■ **TEXTE DE LECTURE**
Circonstance : Inauguration du salon Profish sur la filière des produits de la mer, Boulogne-sur-mer le 21 mai 1996

Texte intégral

Monsieur le Président,
Mesdames, Messieurs,

Malgré un emploi du temps chargé – j'étais à Bruxelles pour un Conseil Agricole – j'ai tenu à être parmi vous aujourd'hui pour l'inauguration de l'édition 1996 de PROFISH.

Non seulement parce que ce Salon se tient à Boulogne, premier port de pêche de France, mais aussi parce que Boulogne sera au carrefour du marché européen une des plus importantes plates-formes de distribution et de transformation des produits de la mer.

Le Ministre de la Pêche et de l'Alimentation se devait donc d'être présent à ce rendez-vous de la filière.

Boulogne réussit en effet à conjuguer la présence d'un secteur de transformation complet dans la gamme des produits qu'il offre et celle d'un secteur de production, industriel ou artisanal – que je souhaite demain plus performant encore parce que modernisé -. Je n'aurai garde d'omettre les équipements de transport et de commercialisation qui en constituent l'indispensable complément.

Cette situation doit être soulignée parce qu'elle montre clairement qu'il y a en Europe et en France, la possibilité de faire coexister sur un même lieu une industrie de la production et un secteur de la transformation.

Ce Salon est celui de la filière des produits de la mer.

C'est très exactement cette démarche de filière que je souhaite développer dans la Loi d'Orientation de la Pêche que je viens de présenter à l'Assemblée Générale du Comité National des Pêches Maritimes et qui sera examinée en Conseil des Ministres le mois prochain pour être examinée par le Parlement à l'automne.

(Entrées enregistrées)
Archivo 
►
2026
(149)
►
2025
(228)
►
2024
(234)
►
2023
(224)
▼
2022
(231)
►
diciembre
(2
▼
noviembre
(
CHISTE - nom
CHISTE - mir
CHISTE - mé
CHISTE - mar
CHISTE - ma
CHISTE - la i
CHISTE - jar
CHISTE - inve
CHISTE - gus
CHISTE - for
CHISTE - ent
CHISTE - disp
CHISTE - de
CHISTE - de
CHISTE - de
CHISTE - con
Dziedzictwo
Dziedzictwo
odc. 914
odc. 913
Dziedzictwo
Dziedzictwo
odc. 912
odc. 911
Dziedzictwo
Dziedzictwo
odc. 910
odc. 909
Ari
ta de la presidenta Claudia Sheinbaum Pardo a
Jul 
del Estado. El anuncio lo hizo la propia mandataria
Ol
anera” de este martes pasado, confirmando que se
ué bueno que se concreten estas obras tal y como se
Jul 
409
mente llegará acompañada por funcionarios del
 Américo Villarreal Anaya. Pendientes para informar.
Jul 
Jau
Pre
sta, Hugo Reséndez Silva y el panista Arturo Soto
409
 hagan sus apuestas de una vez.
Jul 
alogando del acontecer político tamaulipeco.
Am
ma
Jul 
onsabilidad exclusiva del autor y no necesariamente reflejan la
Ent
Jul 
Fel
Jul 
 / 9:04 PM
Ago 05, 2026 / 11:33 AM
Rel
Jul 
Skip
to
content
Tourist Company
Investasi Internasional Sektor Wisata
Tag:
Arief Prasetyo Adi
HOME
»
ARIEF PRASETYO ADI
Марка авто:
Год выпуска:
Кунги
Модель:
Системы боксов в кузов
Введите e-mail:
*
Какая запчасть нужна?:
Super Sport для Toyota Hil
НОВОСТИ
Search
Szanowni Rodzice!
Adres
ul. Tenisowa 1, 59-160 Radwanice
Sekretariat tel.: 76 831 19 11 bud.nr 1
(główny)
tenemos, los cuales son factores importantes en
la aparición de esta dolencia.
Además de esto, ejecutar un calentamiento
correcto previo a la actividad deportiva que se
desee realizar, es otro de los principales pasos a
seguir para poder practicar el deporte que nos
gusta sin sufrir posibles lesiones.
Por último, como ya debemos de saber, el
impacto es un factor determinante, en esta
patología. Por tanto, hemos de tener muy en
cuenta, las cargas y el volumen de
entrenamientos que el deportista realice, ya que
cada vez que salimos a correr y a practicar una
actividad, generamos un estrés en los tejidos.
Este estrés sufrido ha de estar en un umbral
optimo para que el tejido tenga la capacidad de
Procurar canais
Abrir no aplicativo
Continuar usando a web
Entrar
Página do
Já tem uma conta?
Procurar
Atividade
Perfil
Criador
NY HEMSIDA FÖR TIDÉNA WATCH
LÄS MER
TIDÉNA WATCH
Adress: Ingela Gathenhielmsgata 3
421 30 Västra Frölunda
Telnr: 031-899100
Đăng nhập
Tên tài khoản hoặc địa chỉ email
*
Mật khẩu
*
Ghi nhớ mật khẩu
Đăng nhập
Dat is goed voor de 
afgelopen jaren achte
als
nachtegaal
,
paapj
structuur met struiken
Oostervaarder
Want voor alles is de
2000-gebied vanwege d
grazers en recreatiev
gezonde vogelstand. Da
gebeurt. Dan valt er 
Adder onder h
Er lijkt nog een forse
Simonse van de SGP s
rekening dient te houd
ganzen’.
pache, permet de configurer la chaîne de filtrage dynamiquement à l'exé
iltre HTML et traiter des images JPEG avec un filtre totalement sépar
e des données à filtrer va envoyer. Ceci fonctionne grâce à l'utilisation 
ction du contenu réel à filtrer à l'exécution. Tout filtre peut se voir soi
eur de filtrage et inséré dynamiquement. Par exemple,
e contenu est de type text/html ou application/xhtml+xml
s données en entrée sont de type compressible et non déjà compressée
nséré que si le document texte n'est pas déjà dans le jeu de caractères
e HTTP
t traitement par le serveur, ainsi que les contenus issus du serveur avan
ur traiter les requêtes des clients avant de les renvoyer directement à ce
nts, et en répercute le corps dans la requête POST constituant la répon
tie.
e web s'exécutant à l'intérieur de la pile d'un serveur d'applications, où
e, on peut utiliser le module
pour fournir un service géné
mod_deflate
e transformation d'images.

■ **CONSIGNE**
Extrayez tel quel, du discours d'inauguration du salon Profish, le passage commençant par « Malgré un emploi » et se terminant par « de la filière. ».

■ **RÉPONSE**
Malgré un emploi du temps chargé – j'étais à Bruxelles pour un Conseil Agricole – j'ai tenu à être parmi vous aujourd'hui pour l'inauguration de l'édition 1996 de PROFISH.

Non seulement parce que ce Salon se tient à Boulogne, premier port de pêche de France, mais aussi parce que Boulogne sera au carrefour du marché européen une des plus importantes plates-formes de distribution et de transformation des produits de la mer.

Le Ministre de la Pêche et de l'Alimentation se devait donc d'être présent à ce rendez-vous de la filière.